→ **Exercise data**:
+++
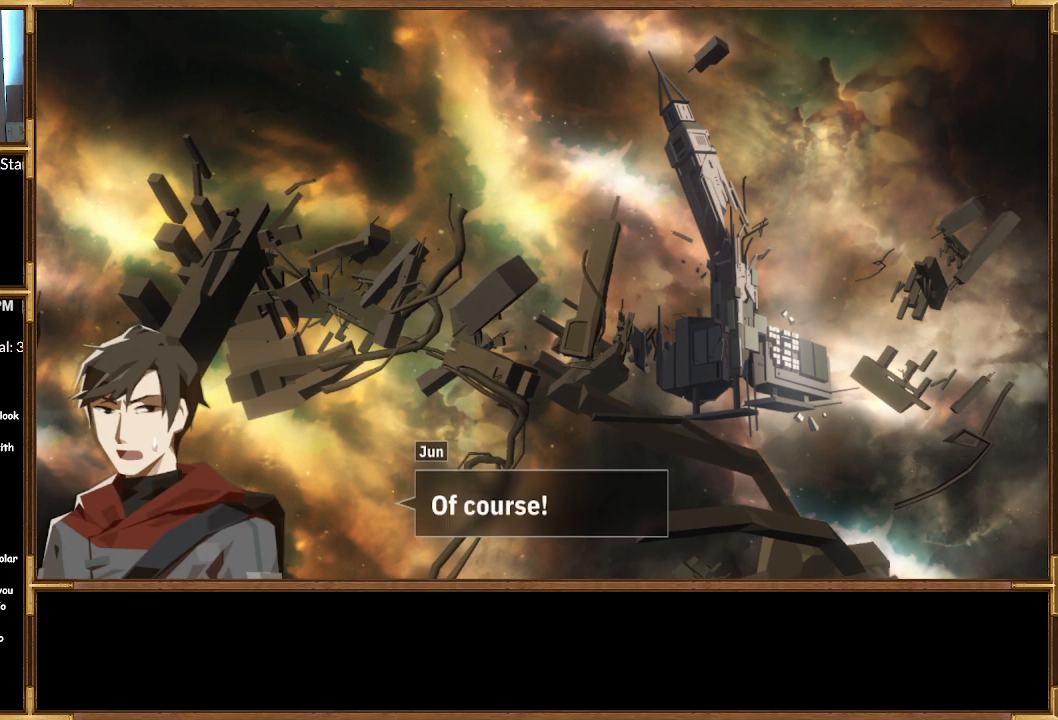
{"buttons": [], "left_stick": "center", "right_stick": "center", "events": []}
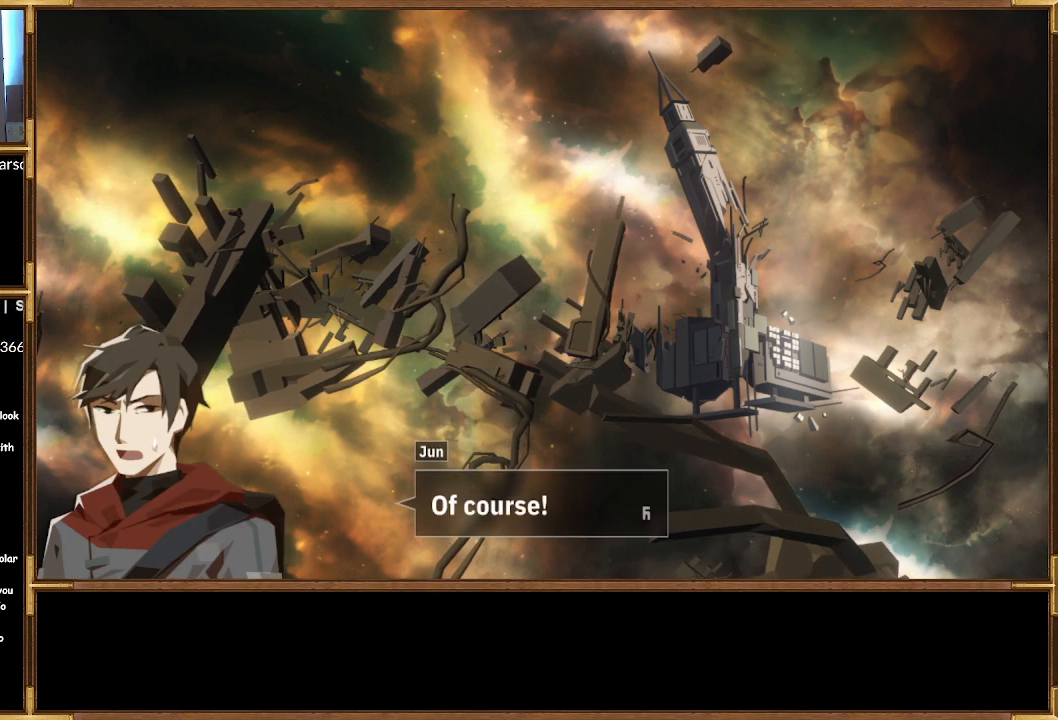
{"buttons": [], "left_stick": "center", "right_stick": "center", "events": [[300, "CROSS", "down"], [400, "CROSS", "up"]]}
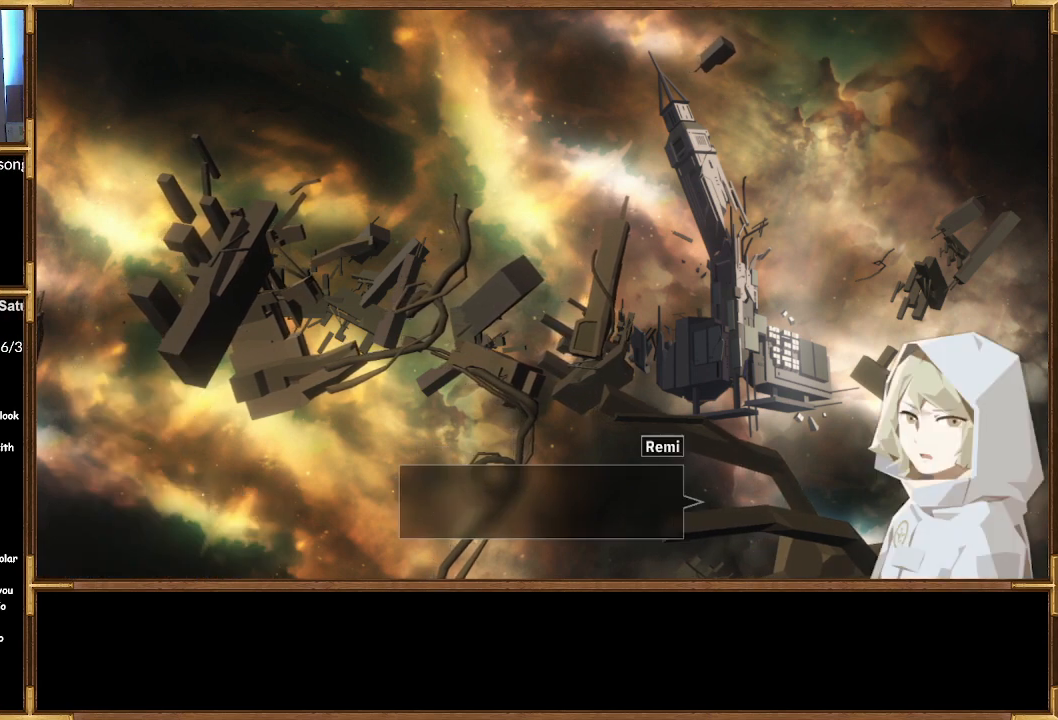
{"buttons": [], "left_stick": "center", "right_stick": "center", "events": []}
+++
When copying, output the data exactly and leave out the pictures.

→ **Response**:
{"buttons": [], "left_stick": "center", "right_stick": "center", "events": []}
{"buttons": [], "left_stick": "center", "right_stick": "center", "events": [[300, "CROSS", "down"], [400, "CROSS", "up"]]}
{"buttons": [], "left_stick": "center", "right_stick": "center", "events": []}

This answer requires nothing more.